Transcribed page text
+--

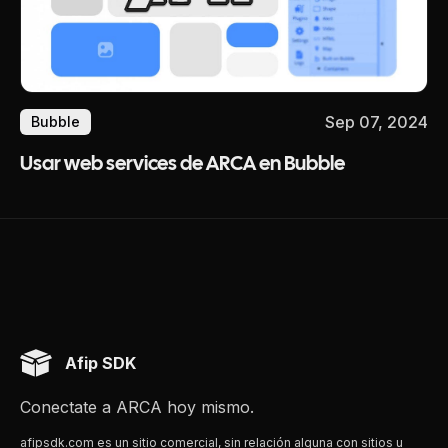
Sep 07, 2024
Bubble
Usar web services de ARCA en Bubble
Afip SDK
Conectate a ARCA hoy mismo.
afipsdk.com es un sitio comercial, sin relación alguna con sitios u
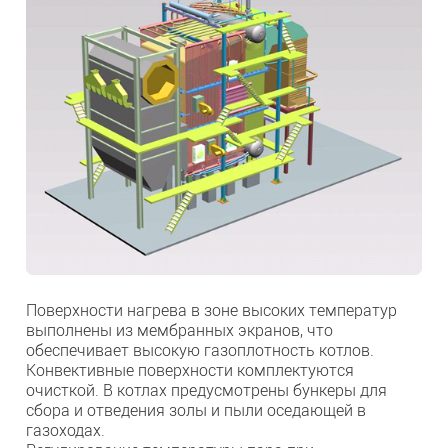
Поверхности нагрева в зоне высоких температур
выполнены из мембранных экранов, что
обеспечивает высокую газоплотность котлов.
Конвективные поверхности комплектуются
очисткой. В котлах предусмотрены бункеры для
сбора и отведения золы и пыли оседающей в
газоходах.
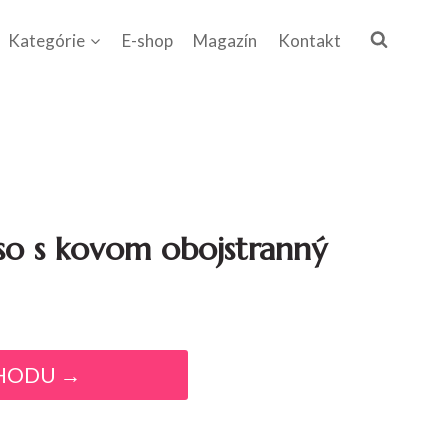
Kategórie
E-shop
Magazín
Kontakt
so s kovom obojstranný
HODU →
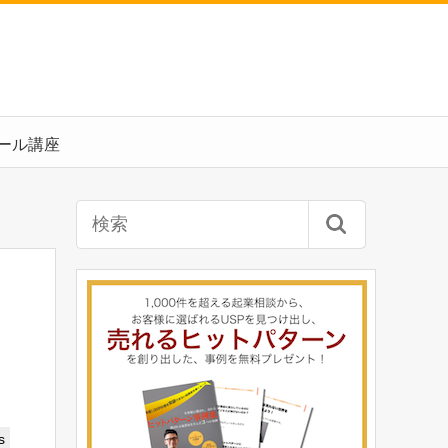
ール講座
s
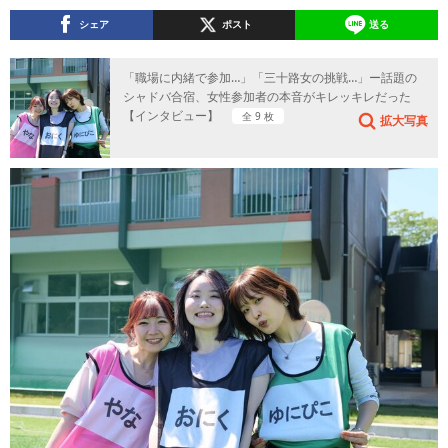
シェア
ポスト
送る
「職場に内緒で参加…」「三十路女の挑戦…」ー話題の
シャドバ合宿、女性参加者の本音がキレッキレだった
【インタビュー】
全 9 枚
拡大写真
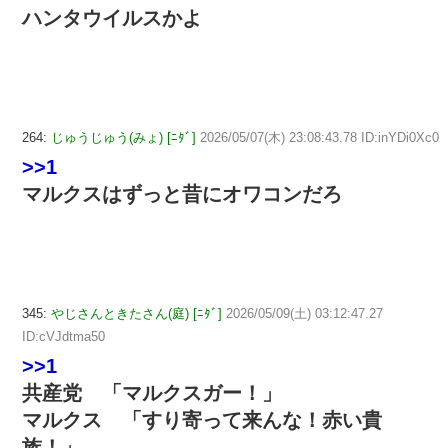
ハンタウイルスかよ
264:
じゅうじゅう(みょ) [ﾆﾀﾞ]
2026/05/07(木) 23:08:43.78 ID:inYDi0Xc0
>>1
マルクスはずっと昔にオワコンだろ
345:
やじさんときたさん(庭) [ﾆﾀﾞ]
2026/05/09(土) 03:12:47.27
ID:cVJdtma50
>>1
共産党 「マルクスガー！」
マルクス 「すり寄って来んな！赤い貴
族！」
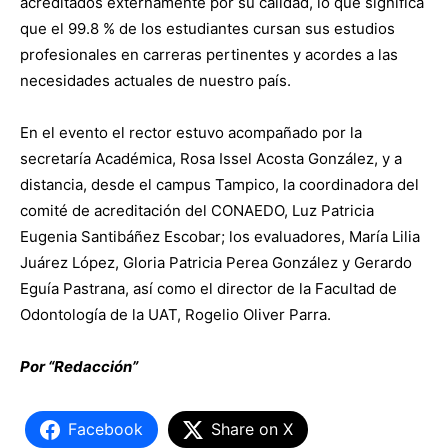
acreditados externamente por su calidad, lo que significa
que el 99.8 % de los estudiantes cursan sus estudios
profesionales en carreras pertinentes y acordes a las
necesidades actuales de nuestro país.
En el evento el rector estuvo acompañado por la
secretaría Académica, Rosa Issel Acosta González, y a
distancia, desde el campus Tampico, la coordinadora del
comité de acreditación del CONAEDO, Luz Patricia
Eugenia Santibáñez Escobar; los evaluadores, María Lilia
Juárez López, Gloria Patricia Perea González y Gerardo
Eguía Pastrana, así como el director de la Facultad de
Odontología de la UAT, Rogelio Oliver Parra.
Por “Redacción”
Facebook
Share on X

+--

> _Task directions_
Arrange the lines above as a numbered list, skipping any blank lines and leaving out the picture markers.

> _Exercise response_
1. Sep 07, 2024
2. Bubble
3. Usar web services de ARCA en Bubble
4. Afip SDK
5. Conectate a ARCA hoy mismo.
6. afipsdk.com es un sitio comercial, sin relación alguna con sitios u
7. Поверхности нагрева в зоне высоких температур
8. выполнены из мембранных экранов, что
9. обеспечивает высокую газоплотность котлов.
10. Конвективные поверхности комплектуются
11. очисткой. В котлах предусмотрены бункеры для
12. сбора и отведения золы и пыли оседающей в
13. газоходах.
14. Kategórie
15. E-shop
16. Magazín
17. Kontakt
18. so s kovom obojstranný
19. HODU →
20. ール講座
21. s
22. シェア
23. ポスト
24. 送る
25. 「職場に内緒で参加…」「三十路女の挑戦…」ー話題の
26. シャドバ合宿、女性参加者の本音がキレッキレだった
27. 【インタビュー】
28. 全 9 枚
29. 拡大写真
30. ハンタウイルスかよ
31. 264:
32. じゅうじゅう(みょ) [ﾆﾀﾞ]
33. 2026/05/07(木) 23:08:43.78 ID:inYDi0Xc0
34. >>1
35. マルクスはずっと昔にオワコンだろ
36. 345:
37. やじさんときたさん(庭) [ﾆﾀﾞ]
38. 2026/05/09(土) 03:12:47.27
39. ID:cVJdtma50
40. >>1
41. 共産党 「マルクスガー！」
42. マルクス 「すり寄って来んな！赤い貴
43. 族！」
44. acreditados externamente por su calidad, lo que significa
45. que el 99.8 % de los estudiantes cursan sus estudios
46. profesionales en carreras pertinentes y acordes a las
47. necesidades actuales de nuestro país.
48. En el evento el rector estuvo acompañado por la
49. secretaría Académica, Rosa Issel Acosta González, y a
50. distancia, desde el campus Tampico, la coordinadora del
51. comité de acreditación del CONAEDO, Luz Patricia
52. Eugenia Santibáñez Escobar; los evaluadores, María Lilia
53. Juárez López, Gloria Patricia Perea González y Gerardo
54. Eguía Pastrana, así como el director de la Facultad de
55. Odontología de la UAT, Rogelio Oliver Parra.
56. Por “Redacción”
57. Facebook
58. Share on X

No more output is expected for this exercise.